Three Designs Considered
If the project is approved, the council will discuss which of three park designs to adopt.
The council has already rejected one design that was approved by the Recreation and Parks Commission. Under that plan, the entrance would have been on the east side of the park on Cedar Avenue, near the homes of those who are objecting. The three new plans the council will consider Tuesday all place the main entrance on the west side of the park on Tyler Avenue, well away from the nearest homes.
Under one plan, the entire 10.4-acre site would be improved and include tennis courts, nature trails, picnic tables and pedestrian walkways. Under another, only 6.4 acres would be improved, and the remaining land, which is closest to the neighborhood, would be planted with grass. The third plan calls for merely planting grass on the entire site.
"There has been considerable controversy in this part of town" over the park, said Jack E. Quinn, principal of Arroyo High School.
"The school itself has not taken any strong position for or against the park," Quinn said. "Whatever the city does with that property, we're going to have to live with it."
Quinn, however, has insisted that the city install a seven-foot wrought-iron fence to replace a chain-link fence that separates the high school property from the proposed park site. In return, a parking lot next to the school's football stadium could be used by those at the park.
Illegal Activities Feared
"The fear is that there are people who are not in school that have no business on the campus during the school day," Quinn said.
He said that some people who use the park "may be there just loitering, but sometimes they would be involved in other types of (illegal) activities, and I don't want that kind of stuff spilling over on my campus."
Three gates in the fence would normally be locked but would be opened before and after school to allow students who cross Rio Hondo Wash more direct access to the campus, thereby cutting as much as a mile off the distance some walk to school, Quinn said.
"If it wasn't for that, (the gates) would be locked all the time," Quinn said.
Despite concerns about security, Police Chief Wayne Clayton said he does not expect any problems at the proposed park.
"Parks attract everybody, and we would certainly be aware of that," Clayton said.
Other schools in the city, such as Frank M. Wright School, El Monte High School and Rio Vista School, have campuses next to or close to parks. Clayton said there are no particular problems in policing those areas.
"I think (the Park Arroyo site) is a very good location and good usage of the land," Clayton said.
But Thomas A. Bynum, who lives on Cedar Circle across the street from the proposed park, disagrees.
"I think there will be so many transients and dope and bums, it will be hard to keep security there," Bynum said.
"If I lived a couple of miles away from it, I probably wouldn't object," he said. "But for the people who live here, I think it's going to be a headache."

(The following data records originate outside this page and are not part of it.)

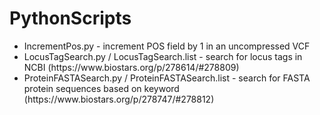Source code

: # PythonScripts

<ul>
<li>IncrementPos.py - increment POS field by 1 in an uncompressed VCF</li>
<li>LocusTagSearch.py / LocusTagSearch.list - search for locus tags in NCBI (https://www.biostars.org/p/278614/#278809)</li>
<li>ProteinFASTASearch.py / ProteinFASTASearch.list - search for FASTA protein sequences based on keyword (https://www.biostars.org/p/278747/#278812)</li>
</ul>
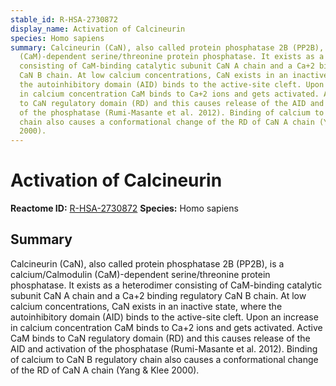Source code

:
 ```yaml
---
stable_id: R-HSA-2730872
display_name: Activation of Calcineurin
species: Homo sapiens
summary: Calcineurin (CaN), also called protein phosphatase 2B (PP2B), is a calcium/Calmodulin
  (CaM)-dependent serine/threonine protein phosphatase. It exists as a heterodimer
  consisting of CaM-binding catalytic subunit CaN A chain and a Ca+2 binding regulatory
  CaN B chain. At low calcium concentrations, CaN exists in an inactive state, where
  the autoinhibitory domain (AID) binds to the active-site cleft. Upon an increase
  in calcium concentration CaM binds to Ca+2 ions and gets activated. Active CaM binds
  to CaN regulatory domain (RD) and this causes release of the AID and activation
  of the phosphatase (Rumi-Masante et al. 2012). Binding of calcium to CaN B regulatory
  chain also causes a conformational change of the RD of CaN A chain (Yang & Klee
  2000).
---
```


# Activation of Calcineurin
**Reactome ID:** [R-HSA-2730872](https://reactome.org/content/detail/R-HSA-2730872)
**Species:** Homo sapiens

## Summary

Calcineurin (CaN), also called protein phosphatase 2B (PP2B), is a calcium/Calmodulin (CaM)-dependent serine/threonine protein phosphatase. It exists as a heterodimer consisting of CaM-binding catalytic subunit CaN A chain and a Ca+2 binding regulatory CaN B chain. At low calcium concentrations, CaN exists in an inactive state, where the autoinhibitory domain (AID) binds to the active-site cleft. Upon an increase in calcium concentration CaM binds to Ca+2 ions and gets activated. Active CaM binds to CaN regulatory domain (RD) and this causes release of the AID and activation of the phosphatase (Rumi-Masante et al. 2012). Binding of calcium to CaN B regulatory chain also causes a conformational change of the RD of CaN A chain (Yang & Klee 2000).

The city bought the site from the Los Angeles County Flood Control District in 1981 for $700,000. Ogden said there had been talk of developing the land for housing or light industry, but the council decided that the site should be used for parkland in early 1982.
The city has raised $700,000 through state grants to pay for the park development, Ogden said. If the council approves design plans, the project would go out to bid and construction could begin by July 1.